Thoughts from Cicero

I try not to play the token Classicist in the room too often  (along with Elizabeth, that is). However, I felt I had to mention that it was with a real sense of dread that, coming off of a seminar spent puzzling over what Jakobson and Burke might think that terms “metaphor” and “metonym” mean, I turned to my assignment for my survey of Latin literature for this week: Cicero’s De Oratore, Book III. The tortured syntax of this last sentence might give some idea of why the task of trying to figure out what Cicero meant to say about metaphor and metonym was not immediately appealing to me.

The process did, however, reward me with some interesting comparative material.

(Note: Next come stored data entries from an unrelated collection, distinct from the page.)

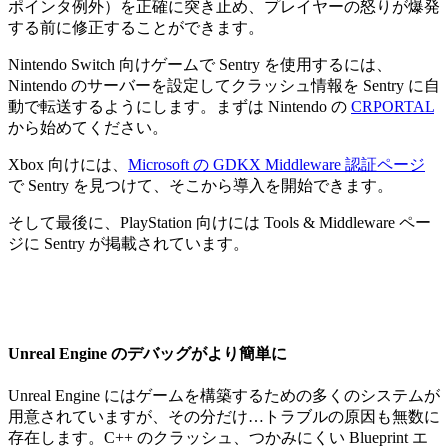
ポインタ例外）を正確に突き止め、プレイヤーの怒りが爆発
する前に修正することができます。
Nintendo Switch 向けゲームで Sentry を使用するには、
Nintendo のサーバーを設定してクラッシュ情報を Sentry に自
動で転送するようにします。まずは Nintendo の
CRPORTAL
から始めてください。
Xbox 向けには、
Microsoft の GDKX Middleware 認証ページ
で Sentry を見つけて、そこから導入を開始できます。
そして最後に、PlayStation 向けには Tools & Middleware ペー
ジに Sentry が掲載されています。
Unreal Engine のデバッグがより簡単に
Unreal Engine にはゲームを構築するための多くのシステムが
用意されていますが、その分だけ…トラブルの原因も無数に
存在します。C++ のクラッシュ、つかみにくい Blueprint エ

Cicero, or rather Cicero in the persona of L. Lucinius Crassus (not the triumvir), devotes considerable space in this dialogue to ornatus orationis, the decoration or elaboration of speech. In his discussion of tropes, he insists on a distinction between those elements of ornatus that arise from single words (singulis verbis) and those which arise on larger syntactical levels (oratione id est continuatione verborum). To the former belong trans-latio (i.e. meta-phor) and immutatio (metonym, I think), in their various forms. To the latter belongs a trope that Cicero seems not to name explicitly, though his formulation aliud dicatur, aliud intellegandum est (“one thing is said, another is to be understood”) might gloss the Greek ἀλληγορία. For Cicero, these all seem to be special cases, or applications of, the larger category of translatio.

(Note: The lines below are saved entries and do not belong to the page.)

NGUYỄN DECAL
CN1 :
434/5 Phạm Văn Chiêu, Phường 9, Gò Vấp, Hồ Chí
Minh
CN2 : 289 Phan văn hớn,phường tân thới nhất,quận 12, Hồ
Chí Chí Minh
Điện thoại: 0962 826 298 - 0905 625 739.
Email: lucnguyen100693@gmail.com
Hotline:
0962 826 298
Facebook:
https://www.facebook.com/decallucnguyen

At risk of being anachronistic, one could say that Cicero approximately anticipates Jakobson’s axis of selection (verbis singulis) and his axis of continuity (continuatione verborum), and implies that allegory – or, what we might call extended metaphor, conceit, irony (?), is a sustained transfer of contingent selections projected across an axis of continuity – if that makes sense.

These are not complete thoughts, just some off-the-cuff reflections. I’m not sure how what Cicero says here in his de Oratore stacks up against what he says in his other rhetorical treatises, how all of that compares to other ancient Greek and Roman treatises on rhetoric and style, and what other intervening texts would have mediated the early modern reception of these classical terms. Cicero must be in the mix somewhere so I thought I’d share – though it’s worth noting that he frames this text as more of a practical than a theoretical enterprise. When you see how many different people have in different contexts tried to fix the slippery terms of metaphor and metonym over the years, you begin to understand why it is so hard to employ them consistently. Which brings me back, again, to what I hope is not too harsh a question: how well are these terms working for us as units of analysis?